FLY Open Air Festival: The Review
FLY Club present a stunning array of local and international talent at their first Open Air Festival in Princes Street Gardens
While Glasgow tends to look out grimier, downtrodden city spaces and turn them into clubbing hotspots, today Edinburgh – in fitting style for the capital – goes grandiose. Edinburgh Castle makes a spectacular backdrop for the first ever FLY Open Air Festival, looming imposingly over the Ross Bandstand. The house-skewed line-up of top class international and local acts has drawn a sold-out crowd, leaving just one factor to contend with: Scotland’s notoriously fickle weather.
Early drizzle casts an ominous pall over the site – which has evidently been planned with sunshine in mind and offers little in the way of shelter from the elements – but the FLY promoters are in luck. For the most of the day, the sky is slate-coloured but precipitation-free. The noon kick-off time proves a tad early for party-seeking revellers, and it’s a smallish crowd that gathers for FLY residents Nolan and Herd. Likewise, Danilo Plessow – aka Motor City Drum Ensemble – draws a more thinned-out audience than expected, perhaps due to the lengthy entrance queue that has formed by mid-afternoon.

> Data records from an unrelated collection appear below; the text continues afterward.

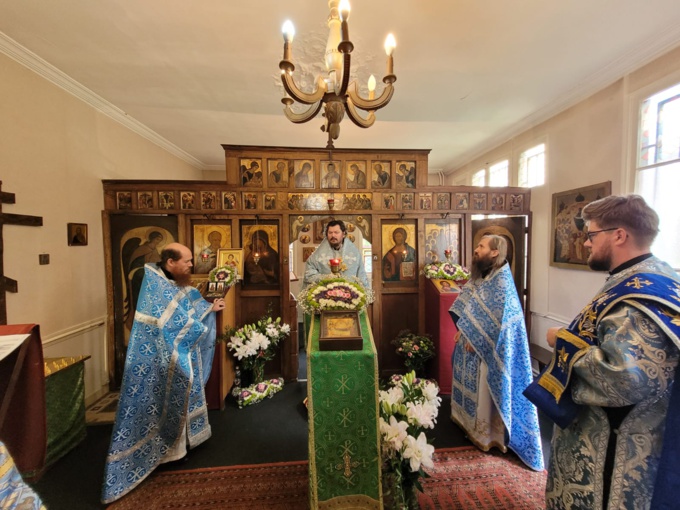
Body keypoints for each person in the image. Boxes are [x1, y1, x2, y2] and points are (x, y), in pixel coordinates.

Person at [524, 195, 680, 509]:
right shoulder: (652, 278)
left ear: (619, 235)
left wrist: (561, 341)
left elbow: (626, 379)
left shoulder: (642, 295)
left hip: (617, 453)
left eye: (592, 235)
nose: (584, 243)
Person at [102, 243, 226, 504]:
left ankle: (183, 444)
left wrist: (207, 309)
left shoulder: (169, 280)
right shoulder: (154, 285)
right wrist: (196, 324)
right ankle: (169, 452)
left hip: (175, 351)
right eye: (187, 261)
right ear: (170, 262)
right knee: (165, 399)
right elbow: (173, 321)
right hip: (159, 356)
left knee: (181, 392)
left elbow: (186, 304)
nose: (191, 265)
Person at [449, 235, 544, 472]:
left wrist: (476, 337)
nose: (476, 249)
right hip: (468, 343)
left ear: (494, 252)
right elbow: (467, 304)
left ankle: (487, 435)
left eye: (481, 246)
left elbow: (500, 323)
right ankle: (466, 425)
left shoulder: (501, 282)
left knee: (484, 391)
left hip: (486, 351)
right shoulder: (483, 276)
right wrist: (464, 329)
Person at [302, 219, 369, 289]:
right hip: (324, 295)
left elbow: (362, 277)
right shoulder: (317, 256)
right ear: (326, 234)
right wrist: (327, 278)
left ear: (343, 234)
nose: (333, 235)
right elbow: (309, 275)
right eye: (330, 232)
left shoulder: (355, 254)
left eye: (336, 232)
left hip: (350, 295)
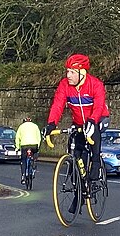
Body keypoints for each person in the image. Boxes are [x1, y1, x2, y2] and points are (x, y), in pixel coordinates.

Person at [44, 53, 106, 181]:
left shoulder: (95, 84)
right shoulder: (64, 85)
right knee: (76, 148)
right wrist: (51, 124)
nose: (68, 76)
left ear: (82, 73)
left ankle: (96, 163)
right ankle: (79, 185)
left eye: (72, 72)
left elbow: (99, 106)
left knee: (93, 132)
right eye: (67, 71)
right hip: (78, 122)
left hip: (98, 118)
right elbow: (57, 105)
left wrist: (92, 121)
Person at [15, 115, 42, 184]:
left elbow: (17, 138)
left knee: (23, 161)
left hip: (24, 145)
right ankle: (33, 166)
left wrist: (17, 147)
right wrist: (38, 147)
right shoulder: (35, 126)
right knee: (34, 156)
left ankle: (23, 176)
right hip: (34, 145)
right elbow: (39, 138)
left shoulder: (21, 127)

The gears shift when Detroit Swindle lead off with some high energy, body shaking tunes; all whistles, steel drums and jangling percussion that creates a summery vibe contrasting with the menacing sky. Navigating the compact event space is easy, and it’s a relief to see that FLY haven’t overlooked the small but important details. Drink queues are relatively short (and thankfully, there’s no pesky token system in place) and vantage points are plentiful, and the Dutch duo’s mix of disco edits forms a carefree late afternoon soundtrack.

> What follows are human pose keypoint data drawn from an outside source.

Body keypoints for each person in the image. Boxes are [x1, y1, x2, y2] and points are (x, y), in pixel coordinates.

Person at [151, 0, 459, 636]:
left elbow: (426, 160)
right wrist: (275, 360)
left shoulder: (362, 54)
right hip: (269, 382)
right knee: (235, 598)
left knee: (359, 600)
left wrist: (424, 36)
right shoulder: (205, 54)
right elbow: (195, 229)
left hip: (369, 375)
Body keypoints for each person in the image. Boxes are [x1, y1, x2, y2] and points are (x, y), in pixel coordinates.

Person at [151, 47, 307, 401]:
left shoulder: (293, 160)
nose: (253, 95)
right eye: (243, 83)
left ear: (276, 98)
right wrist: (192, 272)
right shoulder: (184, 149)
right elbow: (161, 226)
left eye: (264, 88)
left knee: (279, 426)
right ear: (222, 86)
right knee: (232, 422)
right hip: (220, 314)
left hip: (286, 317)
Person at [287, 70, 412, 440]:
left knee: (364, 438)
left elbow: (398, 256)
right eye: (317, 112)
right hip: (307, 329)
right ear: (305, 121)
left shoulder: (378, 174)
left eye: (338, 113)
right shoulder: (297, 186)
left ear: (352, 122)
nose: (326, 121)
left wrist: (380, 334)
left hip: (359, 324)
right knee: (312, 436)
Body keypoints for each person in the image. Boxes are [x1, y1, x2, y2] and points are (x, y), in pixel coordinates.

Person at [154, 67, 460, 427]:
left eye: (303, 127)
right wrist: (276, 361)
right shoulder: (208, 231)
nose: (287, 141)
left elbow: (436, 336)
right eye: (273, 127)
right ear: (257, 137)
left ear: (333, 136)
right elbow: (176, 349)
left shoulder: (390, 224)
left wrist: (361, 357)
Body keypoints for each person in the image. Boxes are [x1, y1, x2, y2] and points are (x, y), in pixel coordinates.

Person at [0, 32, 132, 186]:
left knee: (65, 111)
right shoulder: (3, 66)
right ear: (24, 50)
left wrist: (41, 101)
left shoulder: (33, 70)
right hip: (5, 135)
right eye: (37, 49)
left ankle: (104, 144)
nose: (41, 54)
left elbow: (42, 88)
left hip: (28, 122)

Given their ubiquitous status, it can be easy to take our own Harri & Domenic for granted. A last-minute cancellation by Mr G, rumoured to be over a dispute when the latter’s demand to play adjacent to the Scottish pair was denied, reminds us just how widely revered by their peers the duo are. They certainly put in the day’s most aggressive set; all hard, driving techno and swirling dark synth.
If Theo Kottis is feeling any pressure to deliver the goods in his hometown, the local talent doesn’t show it. He charges through an absolutely blinding set, assured both in tone and demeanour. Kottis handles calypso beats, woozy 80s synth, African chants, techno tempos and thumping bass with immense skill, crafting a set that’s eclectic but never disjointed. Amidst the darkening sky, flashing stage lights and smoke machines, Edinburgh’s shining star shows exactly how it’s done – when was the last time you heard hammering house bass sliced so effortlessly between elegant disco strings? Rounding out the jubilant performance with cuts from Layo & Bushwacka! and a sample of Running Up That Hill, Kottis hands us a triumphant, personality-filled set.
While some half-hearted recent releases have cast doubts on their continuing relevance, there’s no questioning Booka Shade’s immense pulling power as a live act. The German duo put on a dazzling closing show, working the drum pads and keyboards hard and digging deep into their immense back catalogue. The spectacle is such that it draws throngs of curious passers-by to the Princes Street fence, reminding us what clubbing, at its core, is all about – bringing people together in shared spaces to celebrate great music. And if this first edition is anything to go by, FLY have on their hands a festival that could well become a world-stage contender.